Ironically, expansion of the democratic element was thought to be beneficial to the general welfare. When Woodrow Wilson asked congress for a declaration of war in 1917, he famously said, “The world must be made safe for democracy.” Did he mean to imply majoritarian tyranny? Of course not. Yet, since Wilson had long been a proponent of “administrative government” in which wise academics led by the people’s president regulate the nation, it follows that his support for the recently ratified 17th Amendment, which democratized the senate, served as the means to his end. While Wilson sought to make politics more democratic, the actual administration of government became less democratic.
Wilson held that the business of politics—namely, elections—should be separated from the administration of government, to be overseen by nonpartisan, and therefore neutral, experts. Subsequent history proves him prescient, for America 2016 far more resembles the vision of Wilson rather than that the Framers. To progressives, the president, as the only nationally elected public official, best embodies the will of the people; who is congress to stymie his popular mandate? Thus, presidential elections serve to identify the person who oversees an ever growing empire of regulatory agencies that increasingly enact the rules the common man must live by. Obama, in his corrupted Wilsonian perception of Constitutional government, could honestly declare his intention to “fundamentally transform the United States of America.” Since the purpose of elections is to identify the dear leader in charge of regulatory agencies armed with more legislative power than congress, it follows that the president should have the widest possible base of support.
All of this can make sense and appear rational only to those unfamiliar with, or who outright reject, the Declaration of Independence and Constitution. To these people, who have been fed a steady social justice diet of group rights and supremacy of the democratic element, the will of the people expressed through majoritarianism trumps all concerns . . . except of course for the special carve outs for group rights extended to muslims, blacks, women, LGBT, etc. Voting becomes an end in itself. Elect the national leader and turn him loose to implement the interests of the majority that put him in office. Such men do not need a congress or scotus. This governing form is despotic.
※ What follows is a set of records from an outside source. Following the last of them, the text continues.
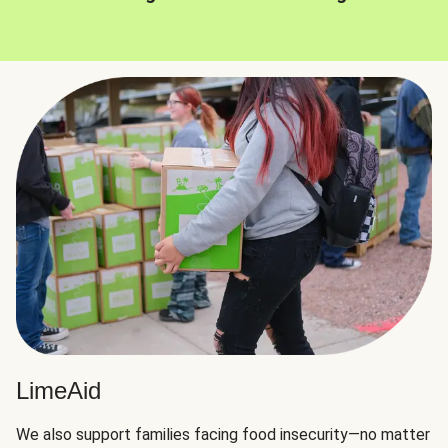
LimeAid
We also support families facing food insecurity—no matter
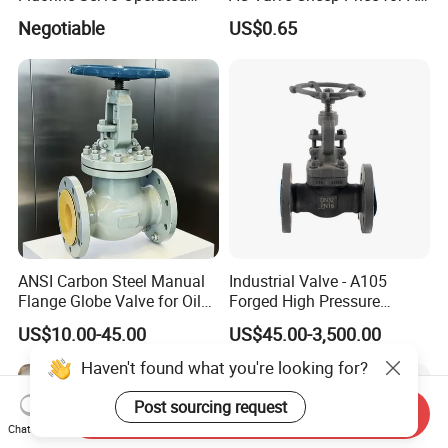
Solenoid Globe Shut off
Conditioner with Free
Negotiable
US$0.65
Stop Check Control Valve
Samples
ANSI Carbon Steel Manual
Industrial Valve - A105
Flange Globe Valve for Oil
Forged High Pressure
Petrochemical Use
Flange
US$10.00-45.00
US$45.00-3,500.00
Manual/Pneumatic/Electric
Shut-off Valve Valve
Haven't found what you're looking for?
Post sourcing request
Send Inquiry
Chat Now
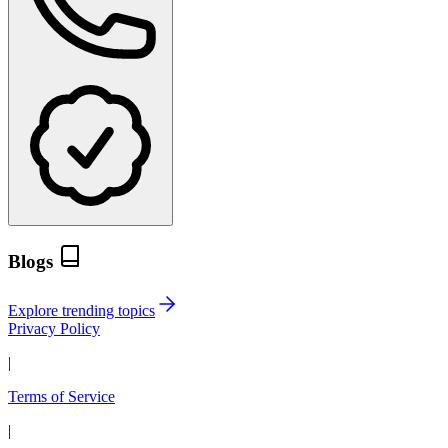
Blogs
Explore trending topics
Privacy Policy
|
Terms of Service
|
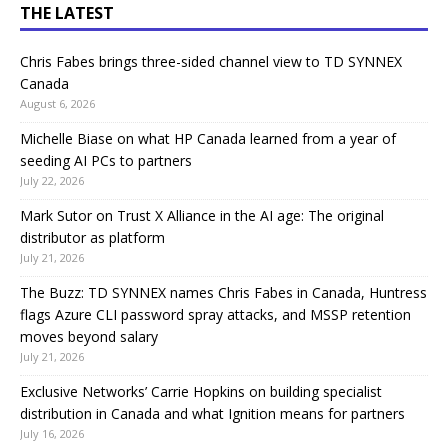
THE LATEST
Chris Fabes brings three-sided channel view to TD SYNNEX
Canada
August 6, 2026
Michelle Biase on what HP Canada learned from a year of
seeding AI PCs to partners
July 22, 2026
Mark Sutor on Trust X Alliance in the AI age: The original
distributor as platform
July 21, 2026
The Buzz: TD SYNNEX names Chris Fabes in Canada, Huntress
flags Azure CLI password spray attacks, and MSSP retention
moves beyond salary
July 21, 2026
Exclusive Networks’ Carrie Hopkins on building specialist
distribution in Canada and what Ignition means for partners
July 16, 2026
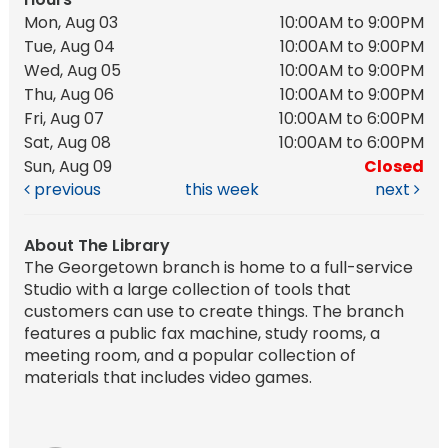
Mon, Aug 03
10:00AM to 9:00PM
Tue, Aug 04
10:00AM to 9:00PM
Wed, Aug 05
10:00AM to 9:00PM
Thu, Aug 06
10:00AM to 9:00PM
Fri, Aug 07
10:00AM to 6:00PM
Sat, Aug 08
10:00AM to 6:00PM
Sun, Aug 09
Closed
previous
this week
next
About The Library
The Georgetown branch is home to a full-service
Studio with a large collection of tools that
customers can use to create things. The branch
features a public fax machine, study rooms, a
meeting room, and a popular collection of
materials that includes video games.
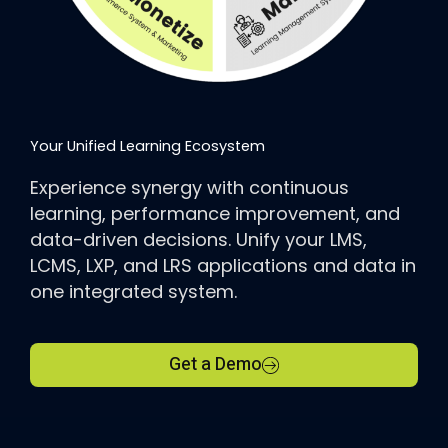
Your Unified Learning Ecosystem
Experience synergy with continuous
learning, performance improvement, and
data-driven decisions. Unify your LMS,
LCMS, LXP, and LRS applications and data in
one integrated system.
Get a Demo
On the other hand, Constitutionalists know that government exists to secure unalienable rights and not majoritarian will. Rights are imperiled when subject to simple majority rule. The democratic element in our republic was to be limited to voting for reps to make laws on our behalf. This fulfilled the Declaration’s maxim that just government is derived from the consent of the governed. This consent is one of several tools in the Framers’ design that provided the means to secure unalienable rights. Others include an independent senate appointed by the states, and a president elected by either leading men in the community or the House of Representatives.
The task before us is enormous. While generations of minds have been polluted in the progressive gutter, we are not relieved of our duty.
The democratic element in our republic was limited to voting for reps to make laws on our behalf. This fulfilled the Declaration’s maxim that just government is derived from the consent of the governed. This consent is one of several tools in the Framers’ design that provided the means to secure unalienable rights. Others include an independent senate appointed by the states, and a president elected by either leading men in the community or the House of Representatives.
Umm, let’ start here: Are the words “democrat,” or “democracy” found in the Declaration, Constitution or the Pledge? So why do numbskulls continue using the terms?
“So why do numbskulls continue using the terms?”
Dems may be evil, but they are not stupid. They want people to forget that we are a constitutional republic.
The author bemoans “the repeal of Jim Crow”? Am I missing something? I hope so because sorry but that’s just wrong.
yeah i caught that too
are we playing what things are not like the others?
Well we’ve been advocating democracy in other countries and even trying to install it.